### Prompt
Extract exactly and only the lines of the data below, starting at the line with "Bukankah aplikasi ini" and stopping after the final line.

### Exercise data
*****

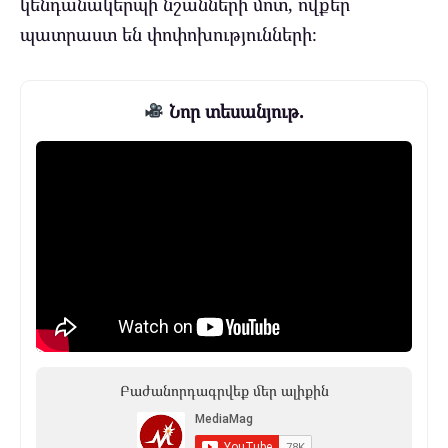
կենդանակերպի նշանների մոտ, ովքեր
պատրաստ են փոփոխությունների։
Նոր տեսանյութ.
Բաժանորդագրվեք մեր ալիքին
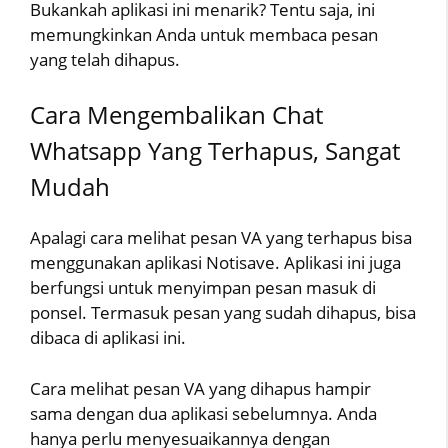
Bukankah aplikasi ini menarik? Tentu saja, ini
memungkinkan Anda untuk membaca pesan
yang telah dihapus.
Cara Mengembalikan Chat
Whatsapp Yang Terhapus, Sangat
Mudah
Apalagi cara melihat pesan VA yang terhapus bisa
menggunakan aplikasi Notisave. Aplikasi ini juga
berfungsi untuk menyimpan pesan masuk di
ponsel. Termasuk pesan yang sudah dihapus, bisa
dibaca di aplikasi ini.
Cara melihat pesan VA yang dihapus hampir
sama dengan dua aplikasi sebelumnya. Anda
hanya perlu menyesuaikannya dengan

*****

### Solved problem
Bukankah aplikasi ini menarik? Tentu saja, ini
memungkinkan Anda untuk membaca pesan
yang telah dihapus.
Cara Mengembalikan Chat
Whatsapp Yang Terhapus, Sangat
Mudah
Apalagi cara melihat pesan VA yang terhapus bisa
menggunakan aplikasi Notisave. Aplikasi ini juga
berfungsi untuk menyimpan pesan masuk di
ponsel. Termasuk pesan yang sudah dihapus, bisa
dibaca di aplikasi ini.
Cara melihat pesan VA yang dihapus hampir
sama dengan dua aplikasi sebelumnya. Anda
hanya perlu menyesuaikannya dengan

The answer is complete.